● **Entries supplied**
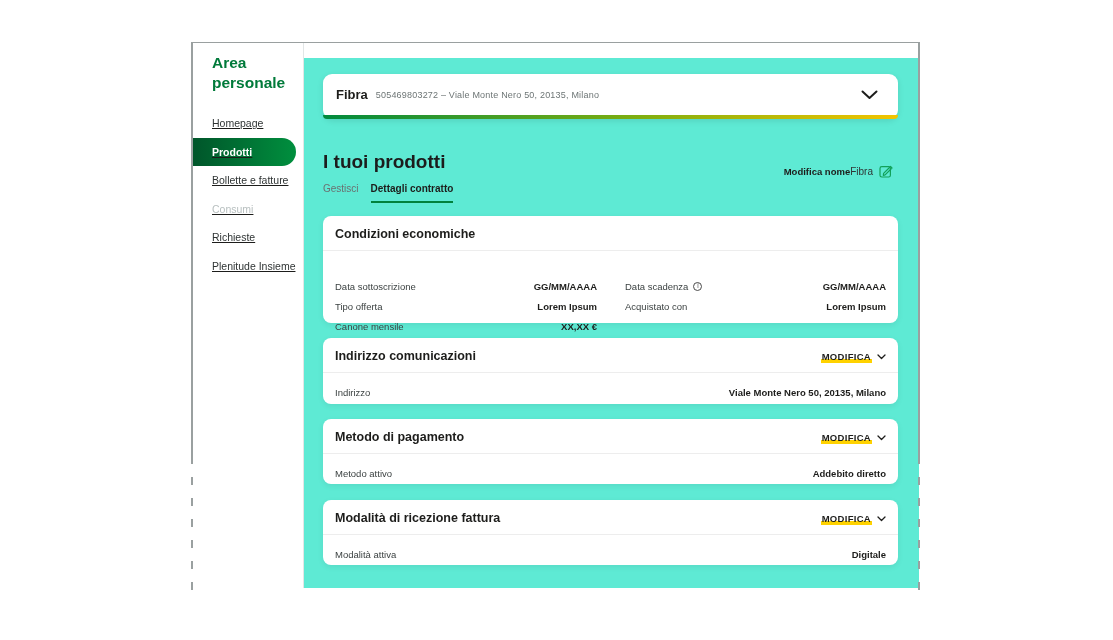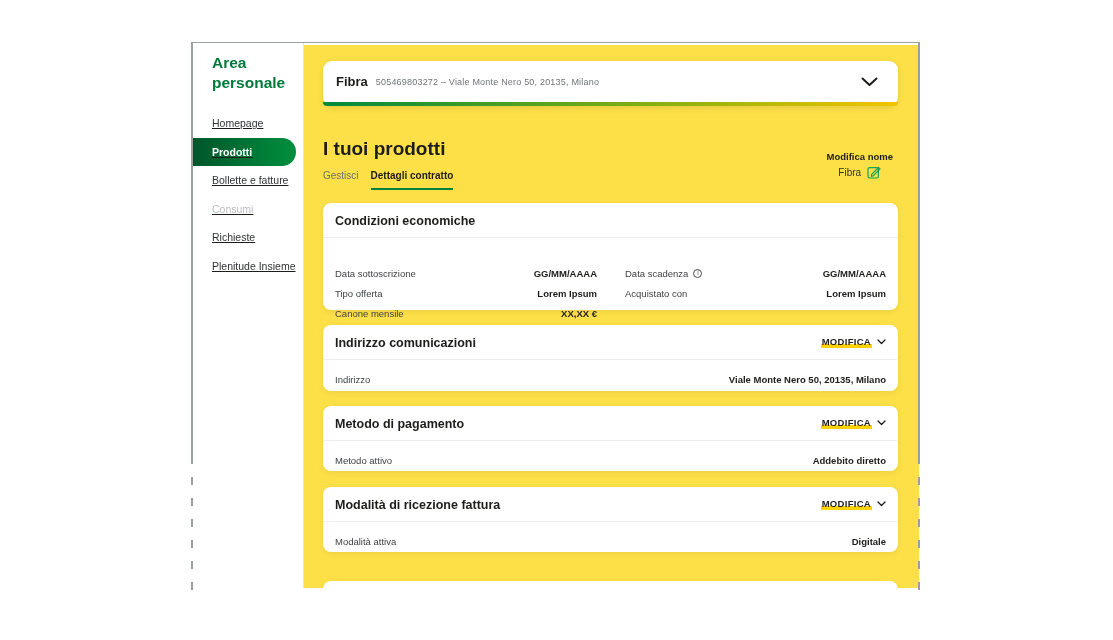"Fibra" .content { background: #fde047 -> #5eead4; top: 2px -> 15px }
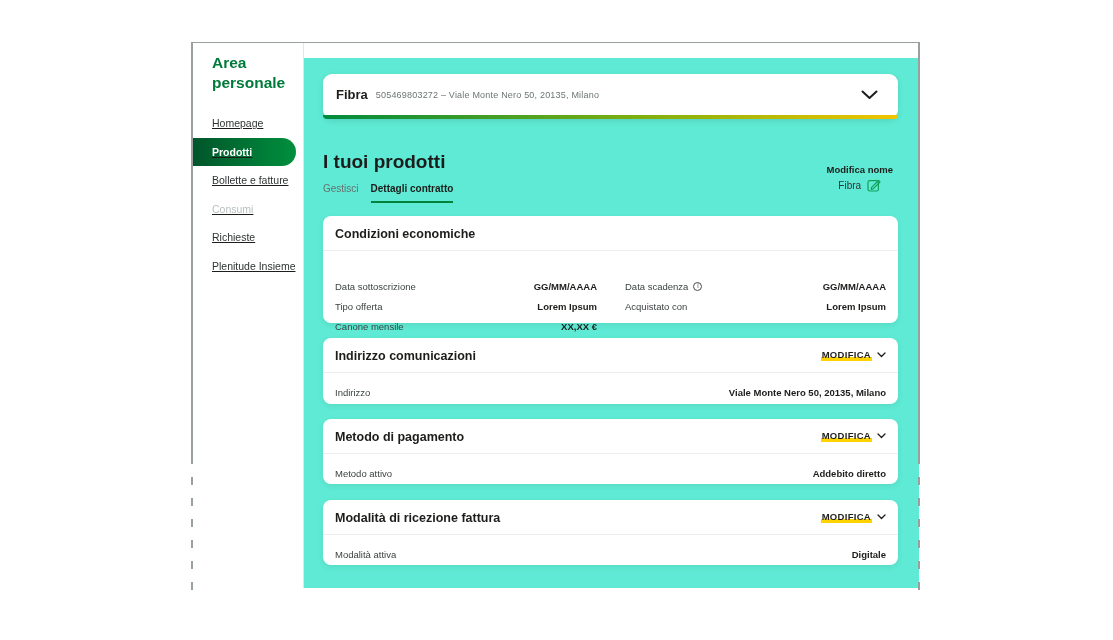"Modifica nome" .rename { flex-direction: column -> row; row-gap: 3px -> 15px }
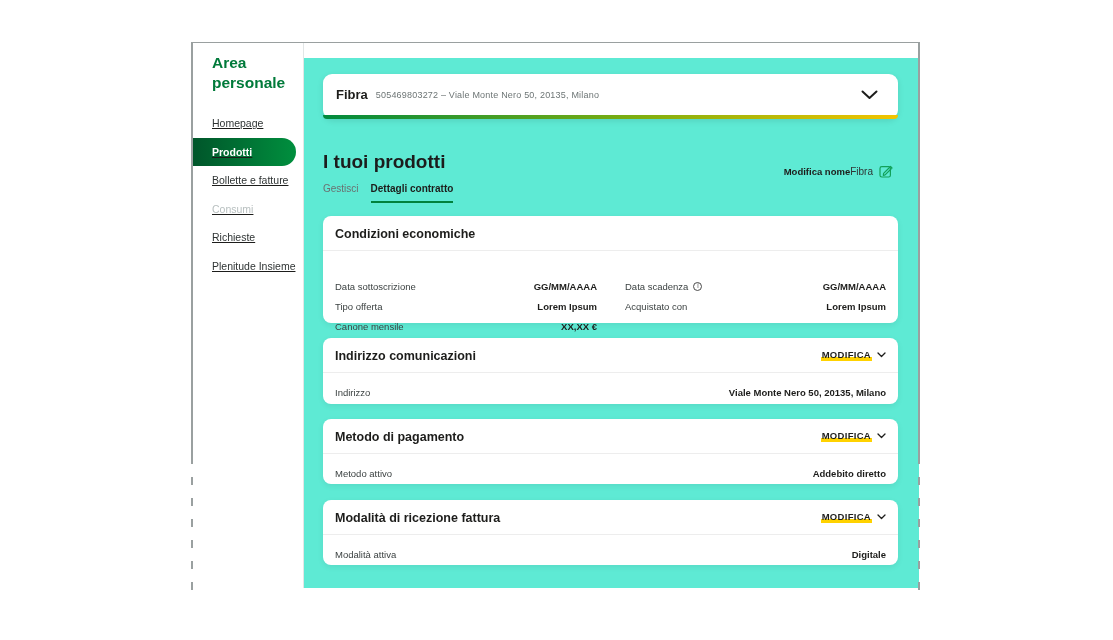"Condizioni economiche" .card-header { align-items: flex-start -> flex-end }
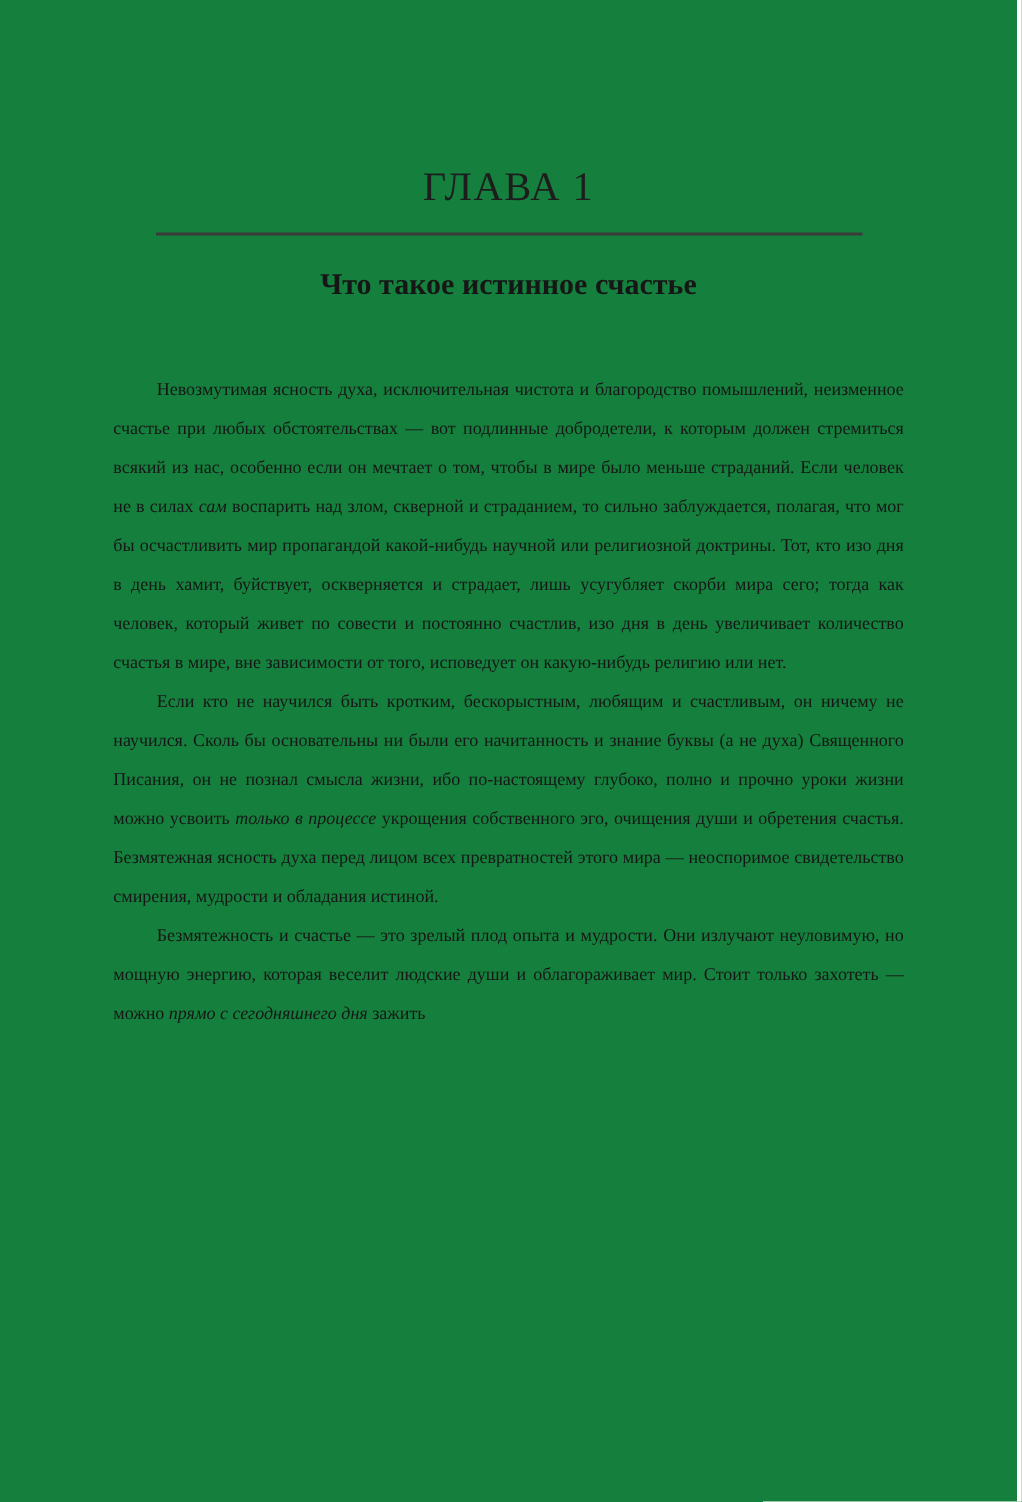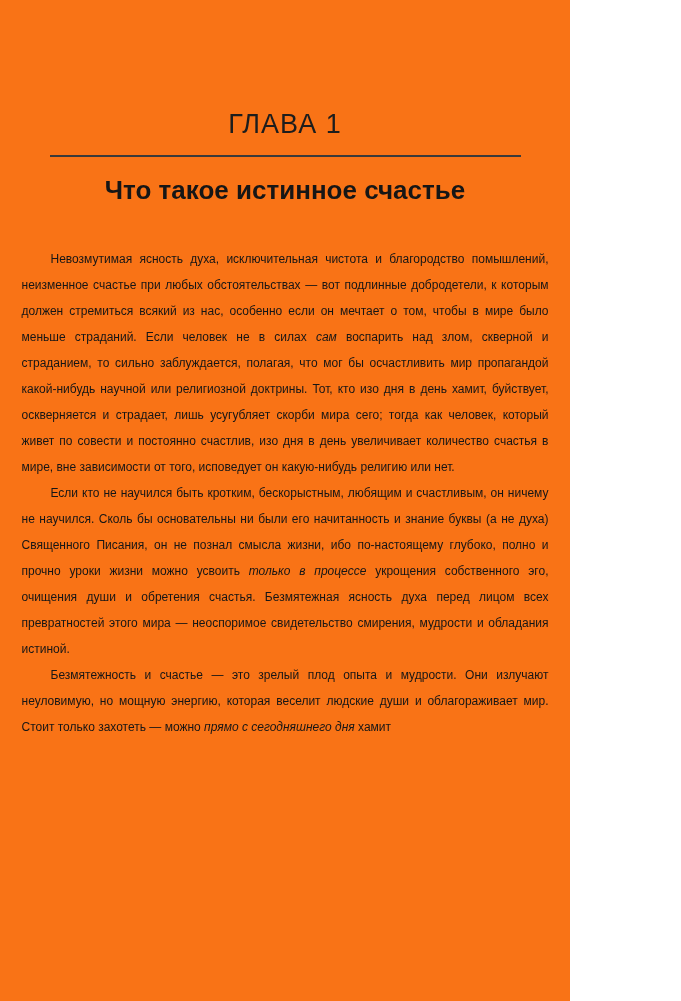"ГЛАВА 1" .book-page { background: #f97316 -> #15803d; font-family: Liberation Sans, sans-serif -> Liberation Serif, serif; width: 570px -> 678px }
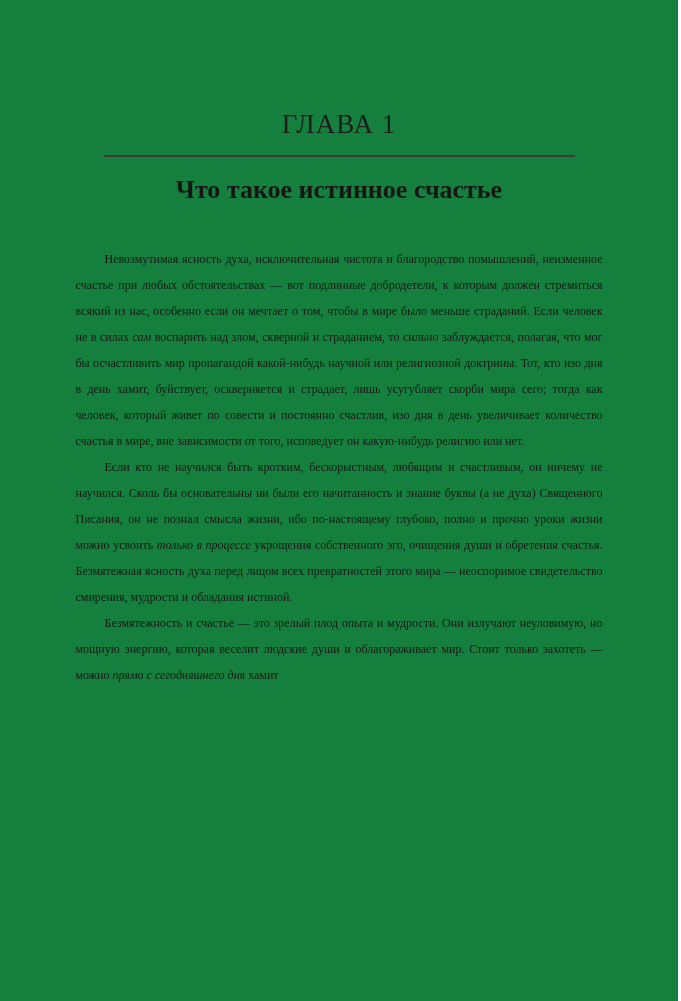"Что такое истинное счастье" .section-title { font-size: 26px -> 20px }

● **Problem description**
Leave the pictures out and reproduce exactly the lines from the line with "background: #f97316 ->" to the end of the material above.

● **Response below**
"ГЛАВА 1" .book-page { background: #f97316 -> #15803d; font-family: Liberation Sans, sans-serif -> Liberation Serif, serif; width: 570px -> 678px }
"Что такое истинное счастье" .section-title { font-size: 26px -> 20px }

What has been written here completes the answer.